Apple delivers the silent push to your iPhone. iOS wakes the OpenClaw app in the background just long enough to reconnect to the Gateway.
The iPhone reconnects and calls node.pending.pull. The Gateway delivers the queued command. The iPhone executes it and sends back the result.
Locked phone, silent push, background reconnect, execute, return result. Your agent never dropped the task. Now let us step back and see the whole picture together.
Recap
We started with the topology: one Mac running the Gateway, iPhones connecting as nodes, and messaging channels plugged in directly. Everything on your own hardware.
We opened the Gateway and found four subsystems: the Channel Manager, the Agent, the Session Store, and the Node Registry.
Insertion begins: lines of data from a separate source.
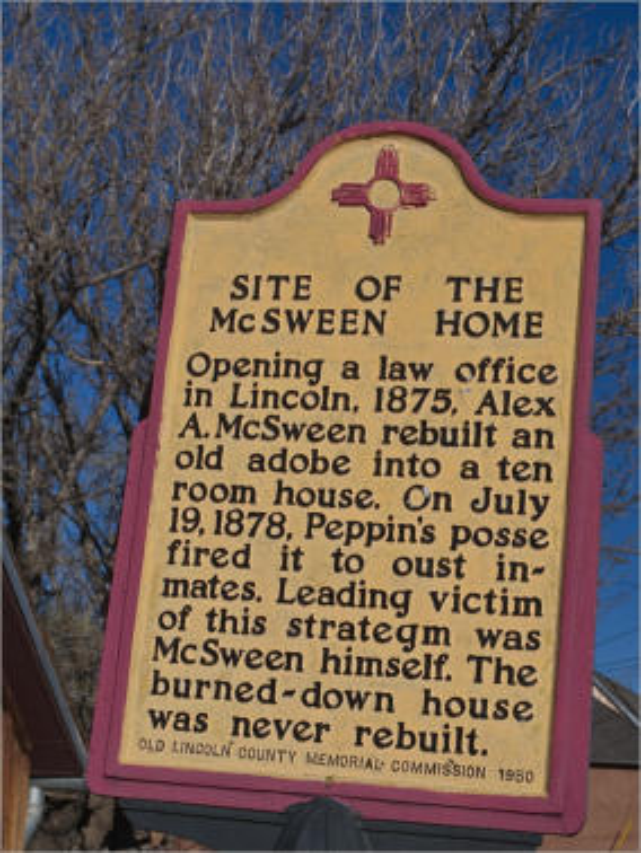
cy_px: 426
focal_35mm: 72
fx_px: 1776
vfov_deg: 27.0
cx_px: 320
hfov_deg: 20.5
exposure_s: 1/800
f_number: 11
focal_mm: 36
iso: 200
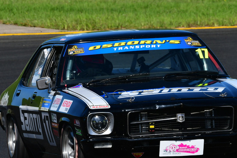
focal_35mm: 754
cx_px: 118
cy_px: 103
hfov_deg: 2.7
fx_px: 4966
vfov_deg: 1.8
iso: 400
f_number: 13
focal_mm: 350
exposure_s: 1/640
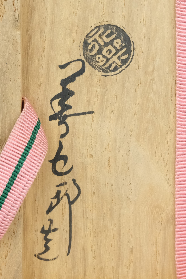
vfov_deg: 33.9
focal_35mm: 59
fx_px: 458
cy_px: 140
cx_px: 93
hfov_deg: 23.0
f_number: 11
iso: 1600
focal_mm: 39.6
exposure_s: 1/52
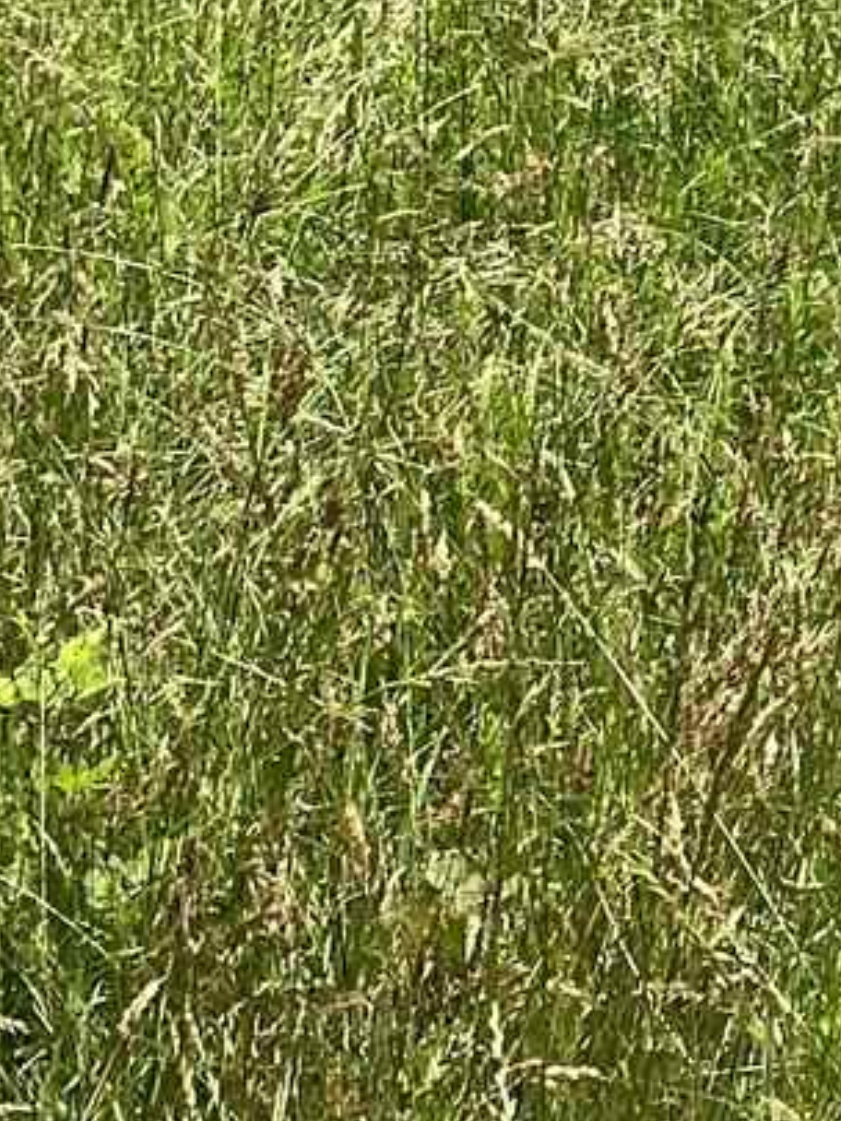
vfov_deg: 12.7
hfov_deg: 8.7
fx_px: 4792
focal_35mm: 148
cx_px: 2274
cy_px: -493
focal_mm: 4.25
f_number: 1.8
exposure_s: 1/2890
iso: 32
One process does it all.
We watched an iPhone find and connect to the Gateway using Bonjour discovery, TLS verification, and a challenge-response handshake. Zero configuration needed.
We learned the protocol: three JSON frame types over a single persistent WebSocket. Simple enough to fit on an index card.
We followed a message from your fingertips through the Gateway, into the Agent, out to the LLM, and back as a streaming response. Every hop stayed on your network.
We saw the agent control your iPhone through node commands: snap a photo, capture the screen, navigate a canvas. Your AI has eyes and hands through your devices.
We solved the offline problem: the Gateway queues commands, a silent push wakes the phone, and it reconnects to pull pending work. No task is ever lost.
That is OpenClaw. A personal AI that lives entirely on your devices, speaks one simple protocol, and stays capable even when your phone is in your pocket. Local first, always yours.
The whole story in 7 lines
OpenClaw becomes easier to reason about when every stage is connected as one system.
- Top-level topology: Mac hosts the Gateway, iPhone connects as a node, messaging channels plug in.
- Hub-spoke showing gateway internals: channels, agent, sessions, node registry.
- Bonjour mDNS discovery, TLS WebSocket, challenge/hello handshake, node registration.
- Three JSON frame types over one WebSocket: req, res, event.
- Full end-to-end: user types on iOS -> sessions.send -> Gateway -> agent -> LLM -> streams back.
- Agent invokes node commands on iPhone: camera, canvas, screen.
- Phone locked: Gateway queues commands, APNs relay wakes the phone, phone reconnects and pulls pending queue.